Single by Little Big Town

from the album Pain Killer
- Released: June 9, 2014
- Genre: Country pop
- Length: 2:58
- Label: Capitol Nashville
- Songwriters: Karen Fairchild; Jimi Westbrook; Phillip Sweet; Troy Verges; Barry Dean;
- Producer: Jay Joyce

Little Big Town singles chronology
| "Sober" (2013) | "Day Drinking" (2014) | "Girl Crush" (2014) |

= Day Drinking =

"Day Drinking" is a song recorded by American country music group Little Big Town. It was released in June 2014 as the lead single from their sixth studio album, Pain Killer. Little Big Town debuted the song on the CMT Music Awards on June 4, 2014.

==Content==
"Day Drinking" is a mid-tempo song about not wanting to wait until later or needing a reason to have some drinks, so the song's narrator suggests they do a little "day drinking." The song was written by three members of the band (Karen Fairchild, Phillip Sweet, and Jimi Westbrook) with Barry Dean and Troy Verges. Of the song's inception, Fairchild said: "We didn't know it really, but with 'Day Drinking,' we had a blast that day because we were drinking and writing songs. We left it alone, then a couple of weeks later, Barry Dean and Troy Verges sent us a souped up work tape of what we had done. Then, we thought this is very fun and very cool."

===Composition===
The song is set in the key of E Mixolydian.

==Critical reception==
Matt Bjorke of Roughstock complimented the song's production, saying that it "benefit[s] from Joyce's strong guitar solo and percussive production tendencies which only enhance the summery good time vibes of the lyrics of 'Day Drinking.'" Bob Paxman of Country Weekly highlighted the song's "first-rate production" and vocals. He awarded the song a B+ rating, saying that while "[it] will hardly be remembered for its depth, but like a vacation cruise, it’s the perfect summer getaway."

==Music video==
The music video for "Day Drinking" made its premiere on June 25, 2014, courtesy of People.com. It opens with the band members stuck in a traffic jam, before they get out of their vehicle, a red Cadillac convertible, and proceed to walk down the highway. Others follow suit and they all end up at a beach where fun festivities commence while alcohol beverages are consumed. Scenes for the video were shot in the Miami Beach, Florida area.

==Chart performance==
"Day Drinking" debuted at number 32 on the U.S. Billboard Country Airplay chart and at number 22 on the U.S. Billboard Hot Country Songs chart for the week of June 21, 2014. It also debuted at number 87 on the U.S. Billboard Hot 100 chart. As of April 2015, the song has sold 671,000 copies in the United States.

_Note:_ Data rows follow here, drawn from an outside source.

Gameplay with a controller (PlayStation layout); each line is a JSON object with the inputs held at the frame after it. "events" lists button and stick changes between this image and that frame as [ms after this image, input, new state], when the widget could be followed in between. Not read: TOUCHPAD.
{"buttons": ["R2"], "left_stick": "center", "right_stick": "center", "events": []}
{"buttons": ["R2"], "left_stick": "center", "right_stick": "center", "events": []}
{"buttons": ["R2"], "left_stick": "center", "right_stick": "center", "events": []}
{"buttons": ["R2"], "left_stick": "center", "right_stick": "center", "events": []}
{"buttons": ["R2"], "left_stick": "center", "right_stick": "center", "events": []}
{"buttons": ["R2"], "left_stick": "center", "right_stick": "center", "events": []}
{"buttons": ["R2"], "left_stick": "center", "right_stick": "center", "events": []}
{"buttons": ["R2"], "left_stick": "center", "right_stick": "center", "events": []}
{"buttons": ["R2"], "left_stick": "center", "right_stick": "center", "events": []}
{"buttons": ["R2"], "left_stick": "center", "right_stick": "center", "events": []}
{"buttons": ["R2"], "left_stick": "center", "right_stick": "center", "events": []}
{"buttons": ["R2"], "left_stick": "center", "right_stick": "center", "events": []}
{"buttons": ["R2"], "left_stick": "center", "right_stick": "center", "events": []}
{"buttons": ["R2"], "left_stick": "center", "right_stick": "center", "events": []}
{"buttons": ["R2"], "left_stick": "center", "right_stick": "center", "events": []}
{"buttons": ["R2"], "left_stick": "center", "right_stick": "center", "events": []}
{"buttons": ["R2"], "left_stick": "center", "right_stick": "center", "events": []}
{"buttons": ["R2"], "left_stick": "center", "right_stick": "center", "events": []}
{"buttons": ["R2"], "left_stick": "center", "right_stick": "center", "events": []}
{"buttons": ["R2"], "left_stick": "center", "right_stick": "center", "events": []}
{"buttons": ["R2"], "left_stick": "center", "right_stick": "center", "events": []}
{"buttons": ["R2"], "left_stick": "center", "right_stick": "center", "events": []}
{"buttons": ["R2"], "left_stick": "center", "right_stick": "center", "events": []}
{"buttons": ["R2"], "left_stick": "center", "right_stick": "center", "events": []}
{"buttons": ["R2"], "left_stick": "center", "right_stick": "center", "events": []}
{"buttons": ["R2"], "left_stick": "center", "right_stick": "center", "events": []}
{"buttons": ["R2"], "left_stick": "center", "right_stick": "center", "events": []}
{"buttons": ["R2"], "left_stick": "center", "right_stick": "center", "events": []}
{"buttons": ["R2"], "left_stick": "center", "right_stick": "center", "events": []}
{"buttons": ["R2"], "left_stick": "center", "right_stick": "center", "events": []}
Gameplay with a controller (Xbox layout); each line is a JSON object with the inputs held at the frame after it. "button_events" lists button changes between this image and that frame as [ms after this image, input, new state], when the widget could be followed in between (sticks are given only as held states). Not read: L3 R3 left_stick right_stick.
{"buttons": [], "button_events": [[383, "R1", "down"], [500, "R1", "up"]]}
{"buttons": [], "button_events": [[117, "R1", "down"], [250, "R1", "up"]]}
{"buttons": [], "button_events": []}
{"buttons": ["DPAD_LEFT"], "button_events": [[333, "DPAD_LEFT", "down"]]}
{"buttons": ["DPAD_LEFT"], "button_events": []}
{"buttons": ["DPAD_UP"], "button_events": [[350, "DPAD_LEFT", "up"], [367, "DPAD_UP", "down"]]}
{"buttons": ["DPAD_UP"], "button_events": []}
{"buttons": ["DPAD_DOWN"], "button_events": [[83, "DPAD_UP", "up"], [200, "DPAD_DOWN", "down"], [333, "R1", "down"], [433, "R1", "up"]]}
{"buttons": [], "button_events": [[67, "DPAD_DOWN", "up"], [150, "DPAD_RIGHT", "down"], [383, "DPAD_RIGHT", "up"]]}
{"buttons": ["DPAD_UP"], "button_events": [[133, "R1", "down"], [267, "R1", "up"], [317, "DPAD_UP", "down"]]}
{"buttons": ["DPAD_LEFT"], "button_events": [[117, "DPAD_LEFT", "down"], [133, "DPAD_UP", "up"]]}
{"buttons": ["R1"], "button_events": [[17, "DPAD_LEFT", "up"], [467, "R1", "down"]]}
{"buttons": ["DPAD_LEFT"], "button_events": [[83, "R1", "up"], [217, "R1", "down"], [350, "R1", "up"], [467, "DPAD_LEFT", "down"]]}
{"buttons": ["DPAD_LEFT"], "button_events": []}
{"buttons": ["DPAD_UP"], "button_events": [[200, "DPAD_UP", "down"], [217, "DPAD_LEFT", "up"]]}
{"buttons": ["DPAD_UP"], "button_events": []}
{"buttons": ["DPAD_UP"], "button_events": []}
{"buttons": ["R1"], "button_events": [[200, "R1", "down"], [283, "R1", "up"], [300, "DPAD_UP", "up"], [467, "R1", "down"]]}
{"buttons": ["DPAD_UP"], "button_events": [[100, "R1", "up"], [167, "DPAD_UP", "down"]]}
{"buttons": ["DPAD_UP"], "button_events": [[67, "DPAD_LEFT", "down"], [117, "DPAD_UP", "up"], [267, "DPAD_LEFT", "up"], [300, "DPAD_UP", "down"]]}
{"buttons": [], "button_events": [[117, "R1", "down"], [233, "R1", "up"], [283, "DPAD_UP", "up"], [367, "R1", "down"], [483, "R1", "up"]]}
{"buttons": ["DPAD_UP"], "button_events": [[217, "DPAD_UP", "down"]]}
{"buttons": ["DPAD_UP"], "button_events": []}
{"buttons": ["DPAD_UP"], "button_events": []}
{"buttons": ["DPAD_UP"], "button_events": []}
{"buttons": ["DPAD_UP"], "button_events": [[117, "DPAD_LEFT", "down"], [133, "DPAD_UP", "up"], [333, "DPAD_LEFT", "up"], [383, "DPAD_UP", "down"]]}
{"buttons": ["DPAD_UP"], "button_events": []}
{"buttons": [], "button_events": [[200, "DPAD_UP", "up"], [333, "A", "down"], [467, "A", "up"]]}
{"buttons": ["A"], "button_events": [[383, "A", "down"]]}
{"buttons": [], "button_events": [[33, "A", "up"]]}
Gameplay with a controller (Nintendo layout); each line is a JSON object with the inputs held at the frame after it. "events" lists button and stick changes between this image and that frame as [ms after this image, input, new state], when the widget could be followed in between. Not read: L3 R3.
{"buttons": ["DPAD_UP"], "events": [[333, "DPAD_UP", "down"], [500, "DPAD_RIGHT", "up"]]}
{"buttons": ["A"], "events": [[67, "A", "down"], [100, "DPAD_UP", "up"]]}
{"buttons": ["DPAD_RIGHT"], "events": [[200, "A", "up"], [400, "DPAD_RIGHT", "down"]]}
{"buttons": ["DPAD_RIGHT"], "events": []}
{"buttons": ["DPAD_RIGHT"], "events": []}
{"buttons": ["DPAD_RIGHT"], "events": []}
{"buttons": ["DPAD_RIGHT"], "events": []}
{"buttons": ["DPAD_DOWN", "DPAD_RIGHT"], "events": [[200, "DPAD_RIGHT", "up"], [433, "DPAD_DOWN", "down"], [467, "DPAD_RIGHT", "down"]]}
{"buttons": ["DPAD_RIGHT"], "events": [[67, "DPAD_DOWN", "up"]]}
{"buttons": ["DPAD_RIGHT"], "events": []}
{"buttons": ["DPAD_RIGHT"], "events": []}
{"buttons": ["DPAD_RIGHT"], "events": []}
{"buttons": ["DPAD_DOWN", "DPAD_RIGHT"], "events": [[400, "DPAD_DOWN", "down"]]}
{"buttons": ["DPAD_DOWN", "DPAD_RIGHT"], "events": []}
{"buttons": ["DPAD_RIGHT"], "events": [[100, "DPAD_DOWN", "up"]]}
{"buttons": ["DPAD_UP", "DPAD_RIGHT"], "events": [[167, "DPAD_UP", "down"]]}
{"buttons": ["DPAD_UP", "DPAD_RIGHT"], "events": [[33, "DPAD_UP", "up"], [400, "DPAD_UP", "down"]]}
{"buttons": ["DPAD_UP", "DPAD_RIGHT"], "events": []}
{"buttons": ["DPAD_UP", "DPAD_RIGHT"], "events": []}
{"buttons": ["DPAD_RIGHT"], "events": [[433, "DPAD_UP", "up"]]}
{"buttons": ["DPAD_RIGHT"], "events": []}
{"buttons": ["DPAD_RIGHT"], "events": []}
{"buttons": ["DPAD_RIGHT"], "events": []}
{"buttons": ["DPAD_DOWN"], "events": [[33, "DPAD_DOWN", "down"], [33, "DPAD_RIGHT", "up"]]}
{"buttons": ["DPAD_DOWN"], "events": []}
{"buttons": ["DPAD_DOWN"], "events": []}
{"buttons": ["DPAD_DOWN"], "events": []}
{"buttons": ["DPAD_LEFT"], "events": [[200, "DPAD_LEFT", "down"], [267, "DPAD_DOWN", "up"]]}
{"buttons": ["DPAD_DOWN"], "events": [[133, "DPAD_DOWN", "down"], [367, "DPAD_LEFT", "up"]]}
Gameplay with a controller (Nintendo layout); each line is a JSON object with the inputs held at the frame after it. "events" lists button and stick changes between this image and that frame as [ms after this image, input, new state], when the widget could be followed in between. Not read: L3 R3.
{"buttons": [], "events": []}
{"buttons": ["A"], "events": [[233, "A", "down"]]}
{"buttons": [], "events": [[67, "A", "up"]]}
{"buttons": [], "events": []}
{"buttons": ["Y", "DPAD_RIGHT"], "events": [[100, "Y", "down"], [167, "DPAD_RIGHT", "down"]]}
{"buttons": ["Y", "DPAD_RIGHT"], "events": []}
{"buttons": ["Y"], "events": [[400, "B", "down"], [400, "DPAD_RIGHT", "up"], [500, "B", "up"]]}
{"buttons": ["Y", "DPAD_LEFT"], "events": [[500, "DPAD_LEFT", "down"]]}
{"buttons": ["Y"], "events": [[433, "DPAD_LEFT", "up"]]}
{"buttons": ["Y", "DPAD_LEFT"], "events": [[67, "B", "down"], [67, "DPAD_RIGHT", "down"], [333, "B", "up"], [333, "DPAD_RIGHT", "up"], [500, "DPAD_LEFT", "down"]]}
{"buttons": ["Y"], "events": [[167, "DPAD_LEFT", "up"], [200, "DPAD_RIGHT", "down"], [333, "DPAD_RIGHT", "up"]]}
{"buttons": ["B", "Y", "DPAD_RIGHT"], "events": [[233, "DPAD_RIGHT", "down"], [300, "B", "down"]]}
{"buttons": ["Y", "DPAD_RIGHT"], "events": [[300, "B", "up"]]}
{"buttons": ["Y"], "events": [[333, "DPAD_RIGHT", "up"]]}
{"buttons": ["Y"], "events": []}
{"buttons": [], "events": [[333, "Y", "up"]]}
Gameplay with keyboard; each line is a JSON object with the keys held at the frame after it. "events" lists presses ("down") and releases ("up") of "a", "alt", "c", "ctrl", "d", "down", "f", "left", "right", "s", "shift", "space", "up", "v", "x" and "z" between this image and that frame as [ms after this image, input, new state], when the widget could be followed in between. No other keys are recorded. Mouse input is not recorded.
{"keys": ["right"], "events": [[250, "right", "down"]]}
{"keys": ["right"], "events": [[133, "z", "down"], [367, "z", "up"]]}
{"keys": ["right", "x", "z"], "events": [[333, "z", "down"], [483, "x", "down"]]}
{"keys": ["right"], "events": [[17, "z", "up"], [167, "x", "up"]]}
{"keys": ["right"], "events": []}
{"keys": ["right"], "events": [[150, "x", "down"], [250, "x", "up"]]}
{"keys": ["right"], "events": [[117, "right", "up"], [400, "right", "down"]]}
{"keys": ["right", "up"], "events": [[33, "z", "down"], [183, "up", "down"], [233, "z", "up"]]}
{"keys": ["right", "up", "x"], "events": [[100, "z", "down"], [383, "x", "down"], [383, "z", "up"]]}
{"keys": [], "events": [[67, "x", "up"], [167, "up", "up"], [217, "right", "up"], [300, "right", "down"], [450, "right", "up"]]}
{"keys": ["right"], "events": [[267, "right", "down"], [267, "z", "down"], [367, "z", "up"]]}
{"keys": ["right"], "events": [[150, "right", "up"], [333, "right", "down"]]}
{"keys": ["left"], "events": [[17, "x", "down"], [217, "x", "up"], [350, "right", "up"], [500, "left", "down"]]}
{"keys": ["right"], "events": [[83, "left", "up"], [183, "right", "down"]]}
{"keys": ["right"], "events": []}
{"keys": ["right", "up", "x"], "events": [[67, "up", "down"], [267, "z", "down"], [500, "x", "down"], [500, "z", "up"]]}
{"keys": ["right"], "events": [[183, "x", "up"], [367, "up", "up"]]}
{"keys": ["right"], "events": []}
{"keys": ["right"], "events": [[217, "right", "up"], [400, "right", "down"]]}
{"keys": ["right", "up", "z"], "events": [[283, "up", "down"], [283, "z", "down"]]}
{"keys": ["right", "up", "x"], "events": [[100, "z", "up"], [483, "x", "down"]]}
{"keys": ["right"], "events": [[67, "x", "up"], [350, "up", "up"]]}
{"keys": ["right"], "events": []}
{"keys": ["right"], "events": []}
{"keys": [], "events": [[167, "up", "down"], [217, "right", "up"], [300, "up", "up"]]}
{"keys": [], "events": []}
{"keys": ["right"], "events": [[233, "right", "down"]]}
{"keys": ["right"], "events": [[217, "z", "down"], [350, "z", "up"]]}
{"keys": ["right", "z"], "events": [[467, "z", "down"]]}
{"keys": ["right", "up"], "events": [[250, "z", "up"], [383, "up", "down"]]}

| Chart (2014) | Peak position |
|---|---|
| Canada Hot 100 (Billboard) | 50 |
| Canada Country (Billboard) | 1 |
| US Billboard Hot 100 | 40 |
| US Country Airplay (Billboard) | 2 |
| US Hot Country Songs (Billboard) | 4 |

===Year-end charts===

| Chart (2014) | Position |
|---|---|
| US Country Airplay (Billboard) | 29 |
| US Hot Country Songs (Billboard) | 34 |

==Certifications==

| Region | Certification | Certified units/sales |
| United States (RIAA) | 2× Platinum | 2,000,000^{‡} |
^{‡} Sales+streaming figures based on certification alone.

==Beverage Line==
The song's popularity led to the band creating & marketing a line of canned wine spritzers under the brand DAY DRINKING BY LITTLE BIG TOWN. The beverage comes in five flavors: Watermelon Rosé, Rosé Bubbles, Southern Peach, Black Cherry and Pontoon Punch.